▸ WHAT YOU WILL DO
The answer is the data below, repeated exactly, with no pictures included.

RECORDS SUPPLIED Start Marker

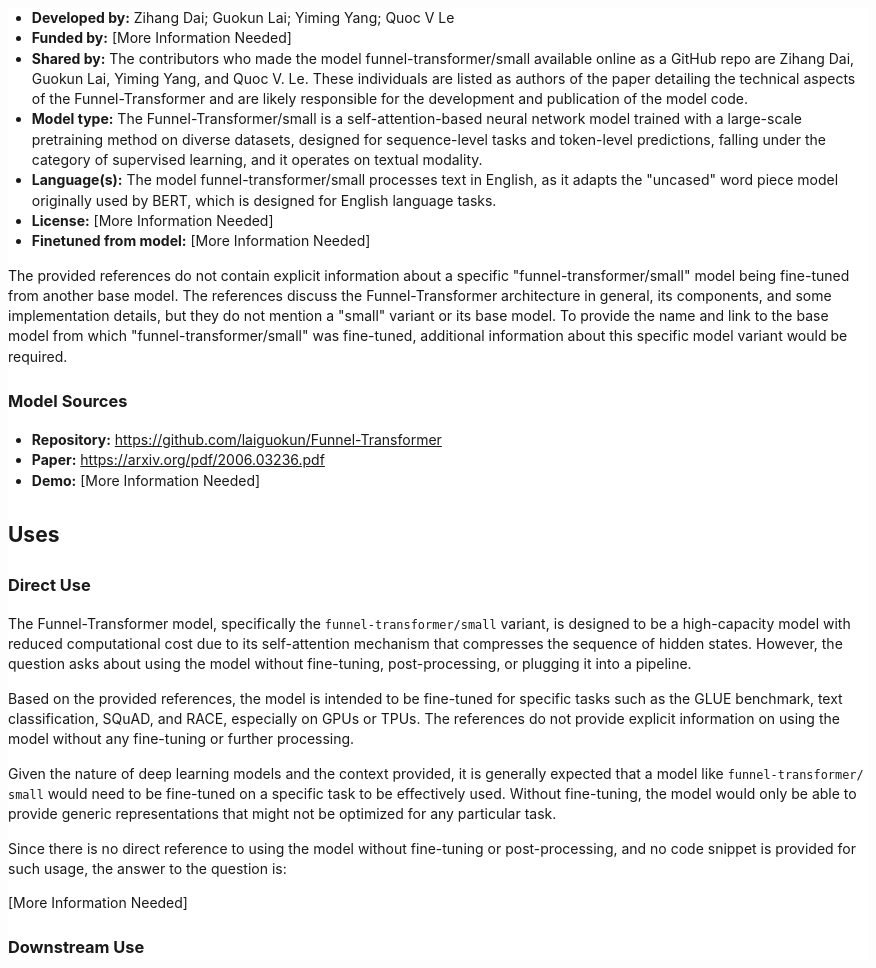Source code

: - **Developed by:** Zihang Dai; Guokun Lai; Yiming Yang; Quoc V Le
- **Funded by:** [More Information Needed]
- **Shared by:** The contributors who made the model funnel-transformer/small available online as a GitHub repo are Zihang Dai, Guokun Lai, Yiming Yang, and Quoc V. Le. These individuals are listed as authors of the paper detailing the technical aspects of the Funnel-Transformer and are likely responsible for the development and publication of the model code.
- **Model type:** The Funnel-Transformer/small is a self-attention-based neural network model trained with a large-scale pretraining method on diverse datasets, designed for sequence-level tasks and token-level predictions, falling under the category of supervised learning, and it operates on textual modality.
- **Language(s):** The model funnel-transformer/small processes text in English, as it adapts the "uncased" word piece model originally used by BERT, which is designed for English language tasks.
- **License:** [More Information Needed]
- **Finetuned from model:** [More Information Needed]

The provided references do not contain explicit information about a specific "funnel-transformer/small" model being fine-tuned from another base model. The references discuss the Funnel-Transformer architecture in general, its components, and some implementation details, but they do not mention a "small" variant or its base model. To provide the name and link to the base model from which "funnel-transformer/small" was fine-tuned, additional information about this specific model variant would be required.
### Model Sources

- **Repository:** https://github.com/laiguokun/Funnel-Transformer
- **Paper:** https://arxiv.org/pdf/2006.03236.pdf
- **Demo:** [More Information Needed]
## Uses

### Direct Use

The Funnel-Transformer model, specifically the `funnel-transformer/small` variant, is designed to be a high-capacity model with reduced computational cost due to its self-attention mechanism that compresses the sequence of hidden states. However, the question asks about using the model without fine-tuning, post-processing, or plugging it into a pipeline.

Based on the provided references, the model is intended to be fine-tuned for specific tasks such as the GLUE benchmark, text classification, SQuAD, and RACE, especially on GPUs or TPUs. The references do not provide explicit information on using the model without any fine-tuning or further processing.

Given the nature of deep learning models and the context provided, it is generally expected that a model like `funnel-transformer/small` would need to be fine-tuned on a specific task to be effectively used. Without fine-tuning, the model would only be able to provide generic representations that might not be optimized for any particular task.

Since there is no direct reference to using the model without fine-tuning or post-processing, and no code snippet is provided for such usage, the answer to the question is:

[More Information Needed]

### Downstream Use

RECORDS SUPPLIED End Marker

▸ REPLY
Source code

: - **Developed by:** Zihang Dai; Guokun Lai; Yiming Yang; Quoc V Le
- **Funded by:** [More Information Needed]
- **Shared by:** The contributors who made the model funnel-transformer/small available online as a GitHub repo are Zihang Dai, Guokun Lai, Yiming Yang, and Quoc V. Le. These individuals are listed as authors of the paper detailing the technical aspects of the Funnel-Transformer and are likely responsible for the development and publication of the model code.
- **Model type:** The Funnel-Transformer/small is a self-attention-based neural network model trained with a large-scale pretraining method on diverse datasets, designed for sequence-level tasks and token-level predictions, falling under the category of supervised learning, and it operates on textual modality.
- **Language(s):** The model funnel-transformer/small processes text in English, as it adapts the "uncased" word piece model originally used by BERT, which is designed for English language tasks.
- **License:** [More Information Needed]
- **Finetuned from model:** [More Information Needed]

The provided references do not contain explicit information about a specific "funnel-transformer/small" model being fine-tuned from another base model. The references discuss the Funnel-Transformer architecture in general, its components, and some implementation details, but they do not mention a "small" variant or its base model. To provide the name and link to the base model from which "funnel-transformer/small" was fine-tuned, additional information about this specific model variant would be required.
### Model Sources

- **Repository:** https://github.com/laiguokun/Funnel-Transformer
- **Paper:** https://arxiv.org/pdf/2006.03236.pdf
- **Demo:** [More Information Needed]
## Uses

### Direct Use

The Funnel-Transformer model, specifically the `funnel-transformer/small` variant, is designed to be a high-capacity model with reduced computational cost due to its self-attention mechanism that compresses the sequence of hidden states. However, the question asks about using the model without fine-tuning, post-processing, or plugging it into a pipeline.

Based on the provided references, the model is intended to be fine-tuned for specific tasks such as the GLUE benchmark, text classification, SQuAD, and RACE, especially on GPUs or TPUs. The references do not provide explicit information on using the model without any fine-tuning or further processing.

Given the nature of deep learning models and the context provided, it is generally expected that a model like `funnel-transformer/small` would need to be fine-tuned on a specific task to be effectively used. Without fine-tuning, the model would only be able to provide generic representations that might not be optimized for any particular task.

Since there is no direct reference to using the model without fine-tuning or post-processing, and no code snippet is provided for such usage, the answer to the question is:

[More Information Needed]

### Downstream Use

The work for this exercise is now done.